If, in moving through your life, you find yourself lost...go back to the last place where you knew who you were, and what you were doing, and start from there. Bernice Johnson Reagon.

18 November 2012

Isn't it about time we look at alternatives to long spine board torture? (UPDATED 11/20/2012)



UPDATE 11/20/2012: Justin Schorr from The Happy Medic has recommended an article on EMS World on this same topic. Please go here and read it.

Over at Rogue Medic, he has posted another entry about spinal immobilization. You can go here to read about it, but he reports that there are several agencies that are doing away with or limiting the use of long spine boards.

Thank. You.

I think it is high time that this idea of putting a curved body on a straight and flat board is done away with. There are other options that need to be investigated and tried.

I think about a recent incident that a patient who was up and walking around earlier, after an incident, and in fact drove himself home and then called 9-1-1, and upon our arrival was placed on a board (I was an observer), even though he met all criteria in any clearance protocol. During the ride to the hospital on the smooth riding ambulance (note sarcasm) I had the opportunity to watch the patient wince up every time the ambulance it a bump, and I watched him rock from side to side as we traveled down the road. I focused on a specific point on his right flank and observed what looked like at least four inches of travel up and down as he rocked from side to side.

So what was accomplished? His movement was not restricted. His comfort was severely compromised. And I would venture that his spine, if it was not injured before the ride, probably did not feel too good afterwards.
And the board was placed upon a stretcher with the bolstered mattress...

I think it would have been more appropriate, if spinal injuries were really potentially present, to have placed the patient directly on the stretcher, maybe a c-collar in place, with a set of towel/blanket rolls to help stabilize the head.

But back to the LSB, I think that the design of many of them compounds the discomfort. Looking at several at a local trauma center recently, many of them are truly flat, and some even arch in the middle. A few are contoured, somewhat, but even they are uncomfortable more than, say, 90 seconds.

Is there any scientific proof that placing people with curves on flat boards, ineffectively strapped to that board, with poorly performing commercial CIDs?

If we are going to continue this barbaric practice, we need to include certain caveats-

1. Padding has to be placed at different places, particular in the voids that exist between the shoulders, the small of the back, and behind the knees. Additionally, we need to place some sort of padding under the head.
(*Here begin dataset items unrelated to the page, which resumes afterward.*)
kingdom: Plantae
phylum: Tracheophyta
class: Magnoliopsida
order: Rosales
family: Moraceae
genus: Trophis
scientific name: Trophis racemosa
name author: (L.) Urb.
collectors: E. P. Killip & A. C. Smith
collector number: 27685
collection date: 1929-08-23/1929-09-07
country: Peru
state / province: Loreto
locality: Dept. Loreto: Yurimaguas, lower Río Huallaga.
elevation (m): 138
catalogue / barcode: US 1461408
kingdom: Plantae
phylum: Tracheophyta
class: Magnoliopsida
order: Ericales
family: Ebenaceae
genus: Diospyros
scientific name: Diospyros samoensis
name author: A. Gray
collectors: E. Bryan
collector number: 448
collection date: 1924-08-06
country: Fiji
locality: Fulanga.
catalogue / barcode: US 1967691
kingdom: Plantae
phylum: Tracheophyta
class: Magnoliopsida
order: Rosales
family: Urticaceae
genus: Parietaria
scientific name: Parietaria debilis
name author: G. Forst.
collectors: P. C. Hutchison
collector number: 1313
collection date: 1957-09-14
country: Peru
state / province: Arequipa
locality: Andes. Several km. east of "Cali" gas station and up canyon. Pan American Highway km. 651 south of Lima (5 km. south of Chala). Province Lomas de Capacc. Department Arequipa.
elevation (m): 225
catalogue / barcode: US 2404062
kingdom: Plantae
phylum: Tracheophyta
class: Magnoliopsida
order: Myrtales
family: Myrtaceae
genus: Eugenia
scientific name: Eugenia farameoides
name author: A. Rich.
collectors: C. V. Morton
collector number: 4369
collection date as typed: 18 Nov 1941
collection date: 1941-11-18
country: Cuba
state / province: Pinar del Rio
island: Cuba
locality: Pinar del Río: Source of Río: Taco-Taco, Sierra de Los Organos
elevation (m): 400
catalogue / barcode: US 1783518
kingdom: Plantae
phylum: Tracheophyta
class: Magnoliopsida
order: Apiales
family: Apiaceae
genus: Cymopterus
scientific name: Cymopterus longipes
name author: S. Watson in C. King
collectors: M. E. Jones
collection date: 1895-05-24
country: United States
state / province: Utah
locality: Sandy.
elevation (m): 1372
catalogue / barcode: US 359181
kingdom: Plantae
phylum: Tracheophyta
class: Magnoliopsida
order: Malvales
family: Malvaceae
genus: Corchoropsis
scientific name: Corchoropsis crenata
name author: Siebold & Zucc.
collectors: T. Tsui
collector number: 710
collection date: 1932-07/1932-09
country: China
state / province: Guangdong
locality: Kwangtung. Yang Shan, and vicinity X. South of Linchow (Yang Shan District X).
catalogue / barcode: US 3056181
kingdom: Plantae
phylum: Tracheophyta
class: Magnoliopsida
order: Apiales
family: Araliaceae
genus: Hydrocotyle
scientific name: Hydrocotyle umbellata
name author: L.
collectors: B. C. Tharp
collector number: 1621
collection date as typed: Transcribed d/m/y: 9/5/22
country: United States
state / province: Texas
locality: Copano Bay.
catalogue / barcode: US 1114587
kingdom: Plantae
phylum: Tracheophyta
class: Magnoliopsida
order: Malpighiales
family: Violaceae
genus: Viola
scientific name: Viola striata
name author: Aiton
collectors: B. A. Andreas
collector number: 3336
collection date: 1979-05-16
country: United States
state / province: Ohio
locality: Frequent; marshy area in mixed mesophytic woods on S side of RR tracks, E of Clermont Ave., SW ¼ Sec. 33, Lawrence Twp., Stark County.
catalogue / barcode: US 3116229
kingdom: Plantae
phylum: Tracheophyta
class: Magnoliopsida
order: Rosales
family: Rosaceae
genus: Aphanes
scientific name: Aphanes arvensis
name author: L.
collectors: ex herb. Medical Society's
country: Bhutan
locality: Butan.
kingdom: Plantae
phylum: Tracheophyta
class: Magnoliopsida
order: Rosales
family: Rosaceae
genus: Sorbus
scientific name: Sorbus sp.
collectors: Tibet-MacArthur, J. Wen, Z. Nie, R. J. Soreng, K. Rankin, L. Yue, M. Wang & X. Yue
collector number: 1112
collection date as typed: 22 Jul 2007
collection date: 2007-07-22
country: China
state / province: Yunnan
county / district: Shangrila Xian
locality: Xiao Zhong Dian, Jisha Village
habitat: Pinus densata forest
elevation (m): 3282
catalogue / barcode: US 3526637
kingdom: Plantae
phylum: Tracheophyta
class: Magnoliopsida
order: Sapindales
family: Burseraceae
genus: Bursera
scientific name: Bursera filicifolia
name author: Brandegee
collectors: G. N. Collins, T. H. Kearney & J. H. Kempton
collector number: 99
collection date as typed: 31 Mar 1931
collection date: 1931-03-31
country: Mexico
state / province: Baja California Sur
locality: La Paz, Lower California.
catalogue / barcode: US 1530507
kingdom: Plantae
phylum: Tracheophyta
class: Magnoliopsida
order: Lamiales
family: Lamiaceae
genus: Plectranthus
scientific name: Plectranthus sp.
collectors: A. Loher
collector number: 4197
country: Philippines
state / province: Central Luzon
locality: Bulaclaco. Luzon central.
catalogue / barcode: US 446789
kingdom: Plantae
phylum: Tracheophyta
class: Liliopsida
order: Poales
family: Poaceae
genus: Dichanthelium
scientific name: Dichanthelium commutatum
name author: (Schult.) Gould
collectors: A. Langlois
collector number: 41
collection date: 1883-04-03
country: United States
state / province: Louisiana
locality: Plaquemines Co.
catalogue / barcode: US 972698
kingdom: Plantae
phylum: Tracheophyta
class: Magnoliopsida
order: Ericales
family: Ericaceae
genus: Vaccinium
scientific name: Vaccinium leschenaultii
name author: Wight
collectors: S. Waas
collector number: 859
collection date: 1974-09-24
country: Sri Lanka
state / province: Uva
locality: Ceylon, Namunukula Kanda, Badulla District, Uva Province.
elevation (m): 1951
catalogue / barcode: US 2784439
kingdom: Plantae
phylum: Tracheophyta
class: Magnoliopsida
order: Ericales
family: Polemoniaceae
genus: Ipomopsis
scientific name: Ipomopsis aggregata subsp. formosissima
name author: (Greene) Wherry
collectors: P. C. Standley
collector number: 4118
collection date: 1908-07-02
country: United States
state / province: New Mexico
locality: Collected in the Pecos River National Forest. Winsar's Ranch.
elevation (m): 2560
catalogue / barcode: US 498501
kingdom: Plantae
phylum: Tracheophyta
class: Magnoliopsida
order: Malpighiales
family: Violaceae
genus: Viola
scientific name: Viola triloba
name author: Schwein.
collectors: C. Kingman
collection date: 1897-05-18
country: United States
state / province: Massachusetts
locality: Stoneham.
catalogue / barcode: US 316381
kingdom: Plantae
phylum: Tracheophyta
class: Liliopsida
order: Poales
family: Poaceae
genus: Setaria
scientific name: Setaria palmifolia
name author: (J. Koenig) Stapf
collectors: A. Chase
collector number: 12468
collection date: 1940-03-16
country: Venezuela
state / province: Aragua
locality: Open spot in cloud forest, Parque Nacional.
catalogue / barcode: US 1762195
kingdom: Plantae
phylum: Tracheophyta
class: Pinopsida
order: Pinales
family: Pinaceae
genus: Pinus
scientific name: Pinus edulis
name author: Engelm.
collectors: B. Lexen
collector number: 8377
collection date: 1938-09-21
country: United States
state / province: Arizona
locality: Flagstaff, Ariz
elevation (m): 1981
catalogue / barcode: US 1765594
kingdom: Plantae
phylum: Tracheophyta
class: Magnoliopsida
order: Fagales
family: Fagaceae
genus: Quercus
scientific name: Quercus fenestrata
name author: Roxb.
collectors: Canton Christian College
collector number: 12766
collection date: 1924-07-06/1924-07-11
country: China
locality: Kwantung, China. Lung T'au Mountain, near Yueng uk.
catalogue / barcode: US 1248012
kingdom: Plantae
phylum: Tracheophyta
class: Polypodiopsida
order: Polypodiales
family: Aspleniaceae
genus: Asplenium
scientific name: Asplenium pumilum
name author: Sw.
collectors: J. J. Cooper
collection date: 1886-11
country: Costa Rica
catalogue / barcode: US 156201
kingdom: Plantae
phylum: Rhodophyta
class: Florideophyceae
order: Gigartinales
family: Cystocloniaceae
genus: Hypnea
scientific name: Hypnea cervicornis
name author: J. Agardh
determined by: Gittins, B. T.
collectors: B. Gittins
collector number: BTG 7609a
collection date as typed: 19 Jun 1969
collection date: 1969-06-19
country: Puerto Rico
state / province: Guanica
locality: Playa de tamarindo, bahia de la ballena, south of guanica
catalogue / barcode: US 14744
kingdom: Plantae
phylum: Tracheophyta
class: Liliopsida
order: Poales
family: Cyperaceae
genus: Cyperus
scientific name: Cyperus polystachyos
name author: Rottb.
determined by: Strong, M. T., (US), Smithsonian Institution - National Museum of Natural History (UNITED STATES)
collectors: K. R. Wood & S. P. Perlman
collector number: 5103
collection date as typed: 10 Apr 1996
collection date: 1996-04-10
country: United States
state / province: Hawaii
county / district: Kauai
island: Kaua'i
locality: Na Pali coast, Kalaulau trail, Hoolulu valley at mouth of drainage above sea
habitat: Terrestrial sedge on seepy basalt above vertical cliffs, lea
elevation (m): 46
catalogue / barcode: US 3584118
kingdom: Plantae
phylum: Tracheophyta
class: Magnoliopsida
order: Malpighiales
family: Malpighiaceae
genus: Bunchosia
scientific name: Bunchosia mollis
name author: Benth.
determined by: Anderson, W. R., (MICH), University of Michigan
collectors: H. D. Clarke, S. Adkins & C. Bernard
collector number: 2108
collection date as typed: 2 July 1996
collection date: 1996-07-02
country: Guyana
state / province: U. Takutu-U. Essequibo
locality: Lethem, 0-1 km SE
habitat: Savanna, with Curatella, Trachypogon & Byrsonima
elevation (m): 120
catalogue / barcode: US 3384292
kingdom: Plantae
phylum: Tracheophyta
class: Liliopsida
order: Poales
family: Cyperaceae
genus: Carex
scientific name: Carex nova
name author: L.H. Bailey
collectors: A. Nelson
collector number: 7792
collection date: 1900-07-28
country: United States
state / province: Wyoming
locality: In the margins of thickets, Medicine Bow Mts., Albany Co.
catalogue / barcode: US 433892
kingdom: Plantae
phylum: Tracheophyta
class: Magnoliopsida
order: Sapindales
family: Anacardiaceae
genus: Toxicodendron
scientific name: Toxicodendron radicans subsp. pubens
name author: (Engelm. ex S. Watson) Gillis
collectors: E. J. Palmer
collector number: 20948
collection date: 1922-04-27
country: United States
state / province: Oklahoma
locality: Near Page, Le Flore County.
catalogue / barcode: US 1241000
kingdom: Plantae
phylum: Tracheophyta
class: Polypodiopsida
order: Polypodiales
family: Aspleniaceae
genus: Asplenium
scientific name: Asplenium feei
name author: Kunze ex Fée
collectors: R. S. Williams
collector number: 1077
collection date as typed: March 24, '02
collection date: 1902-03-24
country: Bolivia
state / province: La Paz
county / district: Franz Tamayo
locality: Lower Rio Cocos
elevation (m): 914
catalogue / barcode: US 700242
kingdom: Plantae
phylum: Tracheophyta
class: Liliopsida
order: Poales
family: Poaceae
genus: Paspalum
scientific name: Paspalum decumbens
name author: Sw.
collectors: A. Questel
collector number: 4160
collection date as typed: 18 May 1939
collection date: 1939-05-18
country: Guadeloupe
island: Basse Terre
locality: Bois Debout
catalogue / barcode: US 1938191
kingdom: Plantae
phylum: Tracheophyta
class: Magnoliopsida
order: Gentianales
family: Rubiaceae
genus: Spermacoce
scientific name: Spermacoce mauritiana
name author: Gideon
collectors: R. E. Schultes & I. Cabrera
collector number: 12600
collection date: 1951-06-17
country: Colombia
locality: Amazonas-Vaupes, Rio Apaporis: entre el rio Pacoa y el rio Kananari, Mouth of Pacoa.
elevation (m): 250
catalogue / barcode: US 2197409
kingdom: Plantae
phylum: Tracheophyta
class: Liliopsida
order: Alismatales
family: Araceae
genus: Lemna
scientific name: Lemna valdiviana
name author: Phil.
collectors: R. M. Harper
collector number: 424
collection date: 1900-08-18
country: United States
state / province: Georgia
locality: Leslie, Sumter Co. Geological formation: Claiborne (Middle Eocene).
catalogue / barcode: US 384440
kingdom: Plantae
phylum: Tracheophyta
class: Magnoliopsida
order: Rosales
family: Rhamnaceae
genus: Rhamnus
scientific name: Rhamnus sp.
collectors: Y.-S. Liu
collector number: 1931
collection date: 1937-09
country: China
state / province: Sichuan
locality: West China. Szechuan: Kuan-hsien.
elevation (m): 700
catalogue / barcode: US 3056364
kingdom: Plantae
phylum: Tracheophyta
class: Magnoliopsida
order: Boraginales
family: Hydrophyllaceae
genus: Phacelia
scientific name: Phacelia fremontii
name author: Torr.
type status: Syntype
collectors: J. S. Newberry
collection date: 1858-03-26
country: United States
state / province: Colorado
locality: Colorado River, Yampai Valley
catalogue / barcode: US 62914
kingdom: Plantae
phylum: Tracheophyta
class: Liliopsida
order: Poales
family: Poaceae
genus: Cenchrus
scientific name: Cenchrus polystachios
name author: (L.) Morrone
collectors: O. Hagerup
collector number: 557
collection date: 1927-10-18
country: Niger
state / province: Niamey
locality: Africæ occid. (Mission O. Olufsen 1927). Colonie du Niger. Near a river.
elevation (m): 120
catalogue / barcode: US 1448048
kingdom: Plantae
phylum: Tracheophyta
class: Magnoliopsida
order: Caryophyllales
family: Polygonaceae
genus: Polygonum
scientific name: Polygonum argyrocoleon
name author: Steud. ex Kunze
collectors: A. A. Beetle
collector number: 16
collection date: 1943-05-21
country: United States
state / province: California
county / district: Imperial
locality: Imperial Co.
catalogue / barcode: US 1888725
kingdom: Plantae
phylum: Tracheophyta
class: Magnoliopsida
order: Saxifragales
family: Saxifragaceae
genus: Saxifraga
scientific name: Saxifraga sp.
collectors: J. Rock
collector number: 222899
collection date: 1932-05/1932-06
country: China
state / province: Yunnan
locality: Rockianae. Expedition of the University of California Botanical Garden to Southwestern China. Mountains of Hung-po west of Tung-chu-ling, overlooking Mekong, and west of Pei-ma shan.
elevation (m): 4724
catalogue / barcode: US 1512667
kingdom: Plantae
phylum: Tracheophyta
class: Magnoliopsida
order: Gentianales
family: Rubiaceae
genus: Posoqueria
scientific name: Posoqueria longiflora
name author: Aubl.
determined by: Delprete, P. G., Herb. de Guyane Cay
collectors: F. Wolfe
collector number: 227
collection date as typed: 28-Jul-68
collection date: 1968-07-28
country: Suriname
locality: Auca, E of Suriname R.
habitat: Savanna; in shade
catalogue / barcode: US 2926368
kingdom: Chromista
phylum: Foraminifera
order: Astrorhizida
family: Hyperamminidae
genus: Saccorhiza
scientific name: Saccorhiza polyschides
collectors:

2. If we are going to use a cervical immobilization device (CID), it has to perform better than the average disposable commercial device, cannot easily move, and must take into consideration the dynamic and non-stable environment of the back of the average American ambulance.

3. We have to realize that the strapping methods we currently use (clip straps, tied straps, and spider straps) do not restrict movement from side to side unless we utilize some sort of padding (rolled blankets or towels) to fill in the voids between the patient’s body and the straps.

I tried it once and the only way I could place a patient on a spine board, reasonably comfortable, and restrict all motion from side-to-side and end-to-end required four or five straps (with eight or ten contact points on the board), a folded towel under the head, a folded blanket in the small of the back and another under the shoulders, a rolled towel under the knees, and four blankets rolled up and placed on the sides, pus the rolled up blankets for head rolls. Seven blankets (plus the two needed to keep the patient warm) and two towels.

Admittedly I don’t do that for every patient I put on a long spine board, mainly because I usually don’t have that many blankets on an ambulance on any given day (and if I put them on the ambulance co-workers in times past usually take them off or use them without replacing them and a lot of hospital EDs like to hide their blankets).

But then, the question remains- Is there any benefit to placing a patient on a long spine board?

And another question that I have to ask- If we are unwilling to do away with the practice of torturing immobilizing patients on long spine boards, are there better alternatives than a long flat board and poorly performing CIDs?

1 comment:

Christopher said...

A scoop stretcher with a blanket is not horrible. Granted, you're trading spinal pain for pressure on your flanks.

It never made sense to me that the LSB would somehow help since it is exerting upwards pressure along the vertebrae at every contact point. If we wanted to limit movement of the vertebrae ("EVEN A TINY BUMP WILL RENDER THEM PARALYZED") we shouldn't be putting any pressure on them.

In wilderness settings we're taught to use a big fleece parka as a CID, and it is far more comfortable (and limiting) than a commercial CID. Perhaps one of those travel pillows you buy will be the next EMS C-collar?